The map of Ireland traced on her face, she sits at my Mom’s kitchen table. With the Irish, it’s always the kitchen. The tea is poured and her grandchildren’s pictures viewed. And then her brother arrives. He has just lost his wife, and Theresa has flown halfway around the world to comfort him. As they embrace I look away, embarrassed to be sharing this intimate, tragic moment. Then it’s a flurry of stories of far away places and people long dead. More tea and more stories and some laughter as well. The lilting voices soothe me. America cannot wipe away Kevin’s brogue, even though it has had 45 years to try.

And these stories take me back to my own trips to Ireland, sitting around the table of Theresa’s kitchen so many thousands of miles away. I can’t shake these connections: the resemblance of children, the ease of reconnections, the hospitality and quiet way of this family.

I felt it most strongly in that graveyard in County Mayo, giant Celtic crosses whose inscriptions were almost smooth to the touch. I waded through knee-high grasses to find my great-grandfather’s grave. The stillness of the air stopped my own heart as I bent in prayer. And later, a peat fire warmed my chill in the tiny home where my grandfather was born. I knew a spiritual world as I stared into that fire.

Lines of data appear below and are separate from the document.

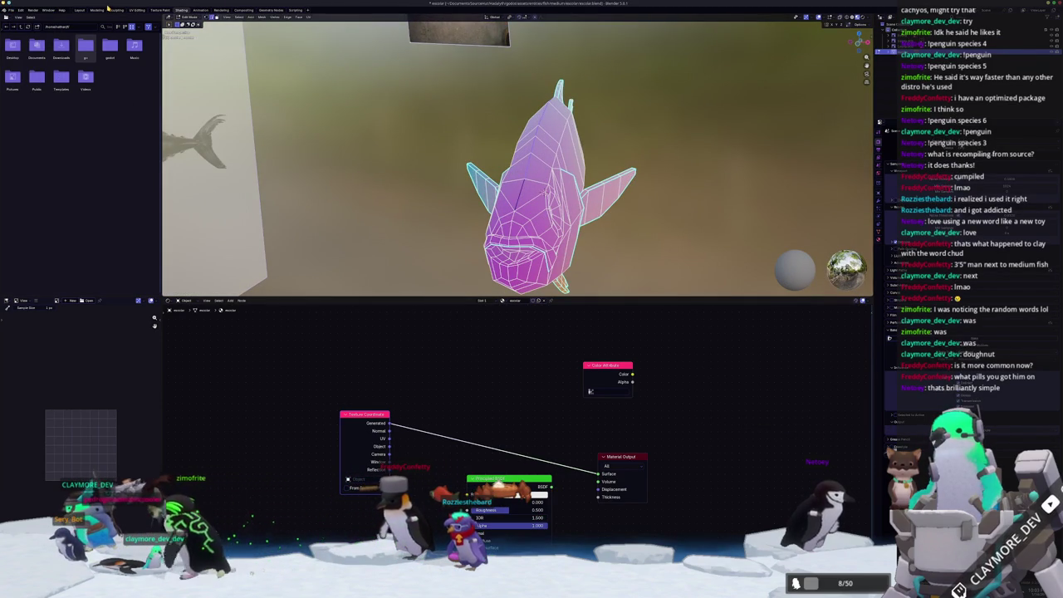
- In the Layout workspace, mark the selected fish body edges as UV seams
{"action": "left_click", "coordinate": [83, 9]}
{"action": "mouse_move", "coordinate": [407, 201]}
{"action": "middle_mouse_down"}
{"action": "mouse_move", "coordinate": [480, 172]}
{"action": "mouse_move", "coordinate": [592, 217]}
{"action": "mouse_move", "coordinate": [557, 324]}
{"action": "middle_mouse_up"}
{"action": "mouse_move", "coordinate": [528, 377]}
{"action": "middle_mouse_down"}
{"action": "mouse_move", "coordinate": [498, 330]}
{"action": "mouse_move", "coordinate": [566, 371]}
{"action": "middle_mouse_up"}
{"action": "right_click", "coordinate": [560, 399]}
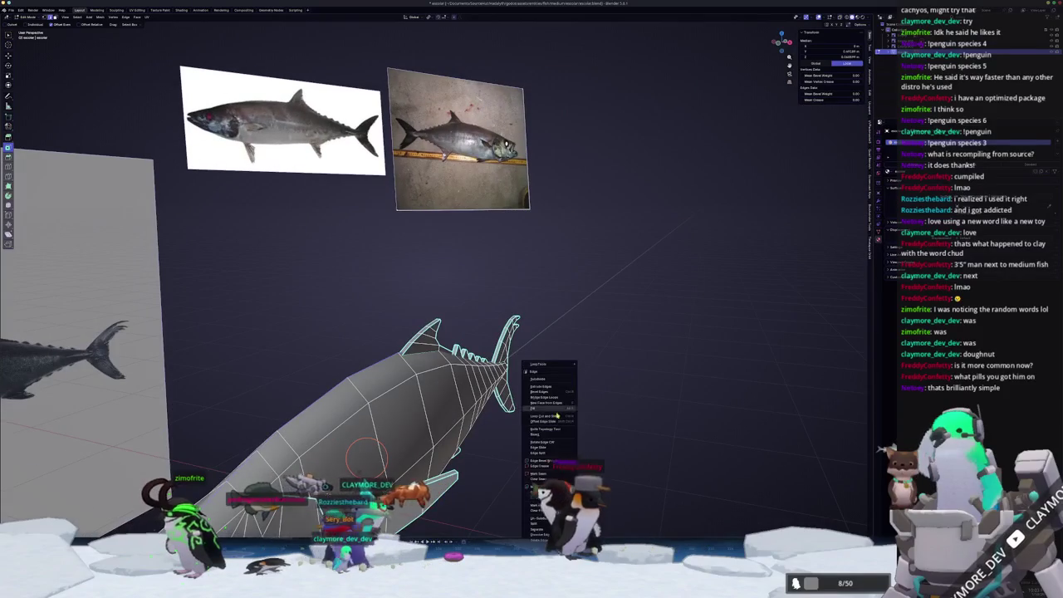
{"action": "mouse_move", "coordinate": [569, 486]}
{"action": "middle_mouse_down"}
{"action": "mouse_move", "coordinate": [580, 353]}
{"action": "mouse_move", "coordinate": [624, 365]}
{"action": "mouse_move", "coordinate": [610, 336]}
{"action": "mouse_move", "coordinate": [598, 324]}
{"action": "mouse_move", "coordinate": [529, 343]}
{"action": "mouse_move", "coordinate": [501, 330]}
{"action": "mouse_move", "coordinate": [476, 237]}
{"action": "mouse_move", "coordinate": [433, 284]}
{"action": "middle_mouse_up"}
{"action": "right_click", "coordinate": [580, 353]}
{"action": "left_click", "coordinate": [564, 339]}
- Mark the edges around the fish's mouth as seams, then deselect everything
{"action": "right_click", "coordinate": [476, 237]}
{"action": "left_click", "coordinate": [476, 237]}
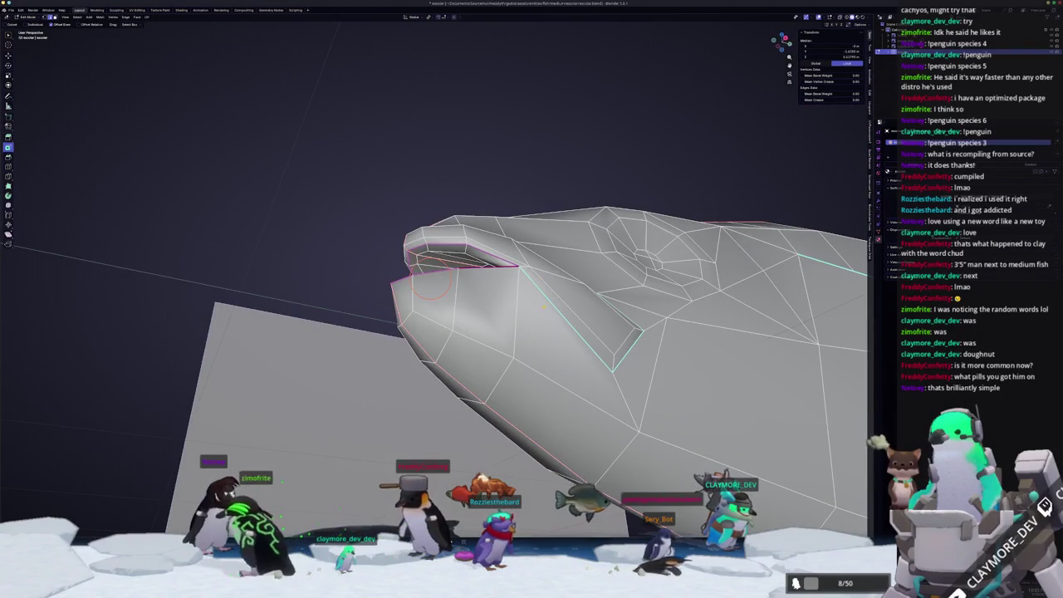
{"action": "middle_click_drag", "start_coordinate": [591, 320], "coordinate": [440, 330]}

I have always felt different, not quite enmeshed totally in the world around me. And I can see the reasons here at the kitchen table today. I have been straddling these cultures, torn between the ghosts of my Irish ancestors and the modern flurry in which I live. My past, it tugs me and nips me and won’t let me go. I feel comfort in the language and the soft-spoken charms. I feel old beyond my years and nostalgic for a past I never knew in a country I never called home. And the tension is ripe; I do belong there.

So I revel in the family tales of sheep interrupting traffic and the neighbor’s disputes over the family farm. There are jokes that God created beer so the Irish wouldn’t rule the world, but it’s the tea that really slows them down. Cup after cup is poured. Story after story is told. And I take it all in, because this is my story today. I think I belong in the country of green, at a slower pace, in a more hospitable land.

And tomorrow, another graveyard. Theresa will comfort her brother as he lays his wife to rest. And I will watch from the center of two cultures, the spirits of Ireland tussling my modern sensibilities. I will stay for now, but the map on my own face and the lilt in my own voice will surely call me home someday.